Celui que l’on nommait le « Rachmaninov anglais » n’a pas connu la vraie reconnaissance de sa production, pourtant abondante en tant que compositeur. York Bowen n’est pas cité dans l’Histoire de la musique anglaise de Gérard Gefen (Fayard, 1992), et n’a droit qu’à quelques maigres lignes dans le Dictionnaire biographique des musiciens établi par Baker et Slonimsky (Bouquins/Laffont, 1995). Né à Londres, où il entra à la Royal Academy of Music dès ses 14 ans, après des leçons que lui donna sa mère et déjà des apparitions publiques au piano, il se perfectionna dans l’instrument, et étudia aussi l’orgue, l’alto et le cor. Son Concerto pour piano n° 1, joué aux Proms en 1903, reçut les compliments de Saint-Saëns lui-même. Devenu enseignant à la Royal Academy (il y exercera pendant cinquante ans), il dirigea des orchestres et donna des récitals qui connurent un grand succès, d’où le surnom qu’on lui attribua. Son répertoire était consacré aux compositeurs anglais, mais aussi à Glazounov, Tchaïkovski ou Chopin. Il fut le premier à graver sur disque le Concerto pour piano n° 4 de Beethoven. Recherché comme chambriste, il travailla notamment avec Joseph Szigeti ou Efrem Zimbalist. Mais son travail de compositeur ne recueillit qu’un succès mitigé, avant d’être oublié après son décès. Il laisse pourtant un copieux catalogue où voisinent trois symphonies, des concertos pour plusieurs instruments, des pages orchestrales, de nombreuses pièces pour piano, sans oublier une méthode pour le clavier. Le romantisme, auquel Bowen demeura attaché avec une absolue fidélité, est peut-être la raison de son effacement, que des labels comme Hyperion, Lyrita ou Grand Piano ont quelque peu atténué en proposant quelques gravures qui témoignent d’un art accessible et séduisant, nourri de beaux élans. 

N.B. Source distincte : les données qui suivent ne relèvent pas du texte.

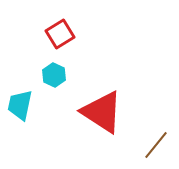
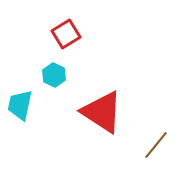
red square: moved 6 px right
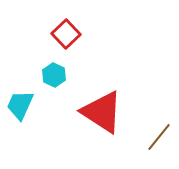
red square: rotated 12 degrees counterclockwise
cyan trapezoid: rotated 12 degrees clockwise
brown line: moved 3 px right, 8 px up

C’est à l’intention de l’altiste britannique Lionel Tertis (1876-1975) que Bowen composa en 1907 son Concerto pour alto et orchestre. Ce virtuose internationalement reconnu, qui donna des lettres de noblesse à son instrument dont il jouait avec flamme, créa l’œuvre à Londres l’année suivante, avant de la faire connaître jusqu’aux États-Unis. C’est une partition en trois mouvements aux couleurs vives et contrastées, qui mettent en valeur les qualités de l’alto, au sein d’une orchestration romantique. Des élans vifs parcourent un Allegro assai généreux, aux accents lyriques et sentimentaux, avant un Andante cantabile qui fait chanter l’instrument dans un contexte où l’expressivité est à fleur de peau. L’Allegro scherzando final, vif, alerte et pétillant, conclut un concerto dont l’écoute se révèle attachante, car le compositeur manie les mélodies avec un goût très sûr. Pour le virtuose que fut Lionel Tertis, on imagine sa satisfaction de pouvoir transmettre son savoir-faire et de briller. 

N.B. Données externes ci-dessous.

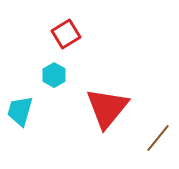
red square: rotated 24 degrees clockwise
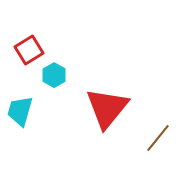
red square: moved 37 px left, 16 px down
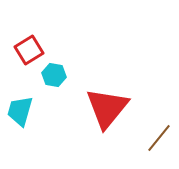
cyan hexagon: rotated 20 degrees counterclockwise
brown line: moved 1 px right
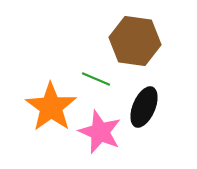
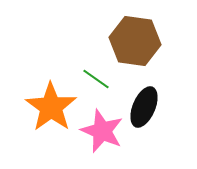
green line: rotated 12 degrees clockwise
pink star: moved 2 px right, 1 px up
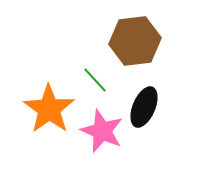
brown hexagon: rotated 15 degrees counterclockwise
green line: moved 1 px left, 1 px down; rotated 12 degrees clockwise
orange star: moved 2 px left, 2 px down
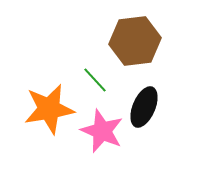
orange star: rotated 27 degrees clockwise
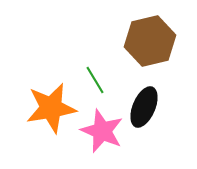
brown hexagon: moved 15 px right; rotated 6 degrees counterclockwise
green line: rotated 12 degrees clockwise
orange star: moved 2 px right, 1 px up
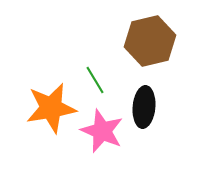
black ellipse: rotated 18 degrees counterclockwise
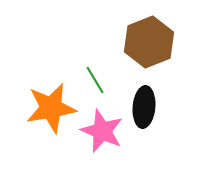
brown hexagon: moved 1 px left, 1 px down; rotated 9 degrees counterclockwise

Ce sont ces mêmes qualités que le soliste du présent album, Diyang Mei, né en Chine en 1994, insuffle à son interprétation. Altiste principal de la Philharmonie de Berlin, après avoir occupé le même poste à Munich, cet artiste joue sur un chaleureux Antonio Mariani fabriqué à Pesaro au milieu du XVIIe siècle. Il se révèle intense pour parler au cœur dans ses dialogues avec l’Orchestre Philharmonique de la Radio allemande, dirigé par le chef australien Brett Dean (°1961), lui aussi altiste, présent à la Philharmonie de Berlin pendant près de quinze ans à la fin du siècle dernier. L’osmose fonctionne à plein régime dans une œuvre qui mériterait d’être plus souvent à l’affiche de concerts. On n’oubliera pas la version signée par Lawrence Power avec le BBC Scottish Orchestra dirigé par Martyn Brabbins (Hyperion, 2014), même si nous accordons la préférence à celle d’aujourd’hui pour son investissement.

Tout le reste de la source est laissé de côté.